__Required work__: Copy the text about the Dinah Washington album word for word, from "Unforgettable is the" up to and including "Fame in 2001.".
╭─ Text provided
Studio album by Dinah Washington
- Released: 1961 (LP record, vinyl) 1991 (Compilation album)
- Recorded: August 1959, January 15, 1961
- Genre: Pop standards
- Length: 46:21 (Compilation album)
- Label: Mercury

= Unforgettable (Dinah Washington album) =

LP record by blues, R&B and jazz singer Dinah Washington

Unforgettable is the twelfth studio album LP record by blues, R&B and jazz singer Dinah Washington, released on the Mercury Records label, and reissued as a compilation album in 1991. The record shows the singer mostly in a pop star role instead of her traditional jazz & blues style. Allmusic reviews the compilation album as saying: "This CD (which has the original LP program of 12 songs joined by six others) finds Washington singing brief (mostly under three-minute) versions of standards in hopes of gaining another hit.".
The single "Unforgettable", released in 1959, peaked at No. 10 on the Billboard 200 chart in 1961, and Dinah's recording of the song was inducted into the Grammy Hall of Fame in 2001.
╰─
╭─ Dataset excerpts
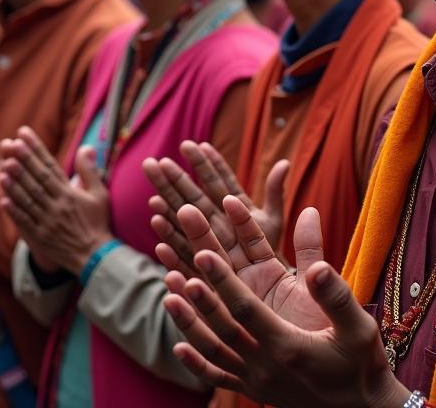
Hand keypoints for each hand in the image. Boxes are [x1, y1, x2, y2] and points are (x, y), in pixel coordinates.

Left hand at [0, 128, 113, 276]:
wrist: (95, 257)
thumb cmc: (98, 222)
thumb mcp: (100, 194)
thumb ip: (89, 170)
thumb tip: (86, 147)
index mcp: (70, 194)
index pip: (49, 167)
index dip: (36, 149)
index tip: (24, 134)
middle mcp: (57, 206)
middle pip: (36, 180)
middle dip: (23, 161)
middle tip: (10, 145)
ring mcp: (47, 222)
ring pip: (28, 200)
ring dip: (14, 184)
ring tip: (3, 169)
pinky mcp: (40, 237)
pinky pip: (25, 223)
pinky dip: (14, 211)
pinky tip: (3, 200)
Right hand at [143, 140, 287, 277]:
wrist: (267, 289)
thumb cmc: (271, 253)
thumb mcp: (273, 221)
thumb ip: (274, 192)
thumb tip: (284, 162)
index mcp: (232, 207)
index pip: (218, 181)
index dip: (207, 164)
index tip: (196, 145)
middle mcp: (215, 220)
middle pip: (193, 196)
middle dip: (174, 179)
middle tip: (153, 161)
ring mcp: (206, 239)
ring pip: (182, 218)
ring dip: (165, 203)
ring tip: (151, 194)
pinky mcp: (199, 261)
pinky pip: (182, 248)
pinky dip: (169, 236)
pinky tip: (156, 222)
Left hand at [162, 200, 406, 407]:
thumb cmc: (362, 365)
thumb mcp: (358, 328)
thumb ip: (336, 295)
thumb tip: (318, 267)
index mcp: (288, 347)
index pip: (245, 309)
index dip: (222, 280)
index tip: (202, 252)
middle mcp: (266, 366)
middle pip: (223, 324)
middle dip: (199, 290)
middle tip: (177, 258)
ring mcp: (257, 382)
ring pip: (213, 350)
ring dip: (189, 323)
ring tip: (168, 293)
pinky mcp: (256, 391)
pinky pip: (219, 377)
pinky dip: (197, 363)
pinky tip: (178, 347)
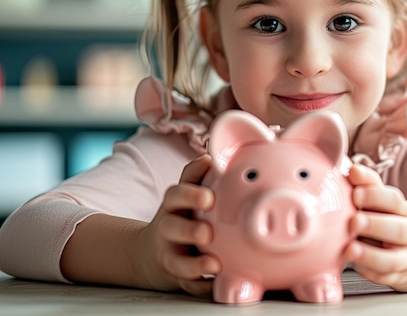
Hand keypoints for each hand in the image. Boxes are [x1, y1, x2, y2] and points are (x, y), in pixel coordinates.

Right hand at [135, 155, 220, 296]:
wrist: (152, 252)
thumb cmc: (179, 215)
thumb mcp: (182, 194)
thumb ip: (195, 176)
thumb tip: (211, 156)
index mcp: (173, 206)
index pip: (175, 195)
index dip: (190, 195)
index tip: (209, 197)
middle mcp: (168, 230)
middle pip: (172, 229)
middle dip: (189, 231)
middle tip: (208, 233)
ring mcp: (171, 255)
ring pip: (178, 262)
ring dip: (195, 265)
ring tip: (213, 264)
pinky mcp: (177, 278)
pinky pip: (189, 286)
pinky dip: (202, 287)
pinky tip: (217, 286)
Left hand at [343, 164, 406, 291]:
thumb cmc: (396, 223)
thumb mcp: (387, 203)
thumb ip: (369, 185)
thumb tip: (348, 165)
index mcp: (402, 211)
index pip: (393, 200)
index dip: (375, 195)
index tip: (355, 192)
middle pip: (397, 229)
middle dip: (375, 225)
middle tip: (354, 221)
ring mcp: (406, 258)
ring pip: (392, 259)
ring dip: (371, 255)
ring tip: (350, 249)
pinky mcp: (399, 278)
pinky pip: (386, 278)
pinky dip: (371, 273)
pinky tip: (356, 267)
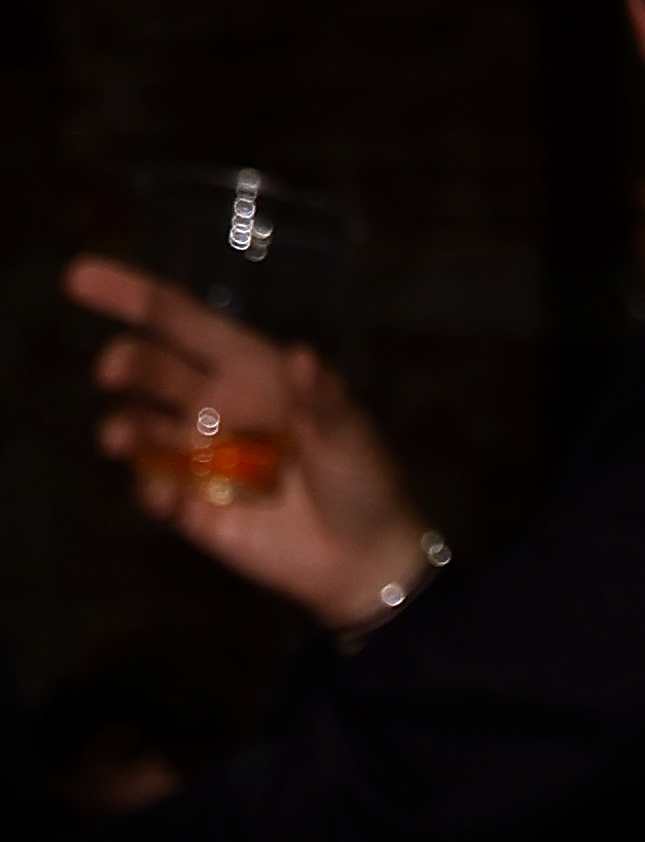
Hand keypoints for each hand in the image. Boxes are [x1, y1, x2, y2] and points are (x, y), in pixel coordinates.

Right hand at [66, 257, 435, 635]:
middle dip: (127, 363)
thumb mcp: (352, 437)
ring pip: (143, 430)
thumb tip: (303, 358)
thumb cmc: (364, 483)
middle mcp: (213, 405)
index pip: (180, 321)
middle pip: (152, 369)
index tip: (78, 278)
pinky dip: (151, 492)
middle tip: (112, 370)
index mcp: (246, 370)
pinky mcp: (196, 510)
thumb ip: (323, 400)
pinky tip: (159, 496)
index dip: (131, 295)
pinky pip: (158, 494)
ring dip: (125, 429)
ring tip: (117, 438)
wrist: (369, 562)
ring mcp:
╰─
__Exercise answer__:
Unforgettable is the twelfth studio album LP record by blues, R&B and jazz singer Dinah Washington, released on the Mercury Records label, and reissued as a compilation album in 1991. The record shows the singer mostly in a pop star role instead of her traditional jazz & blues style. Allmusic reviews the compilation album as saying: "This CD (which has the original LP program of 12 songs joined by six others) finds Washington singing brief (mostly under three-minute) versions of standards in hopes of gaining another hit.".
The single "Unforgettable", released in 1959, peaked at No. 10 on the Billboard 200 chart in 1961, and Dinah's recording of the song was inducted into the Grammy Hall of Fame in 2001.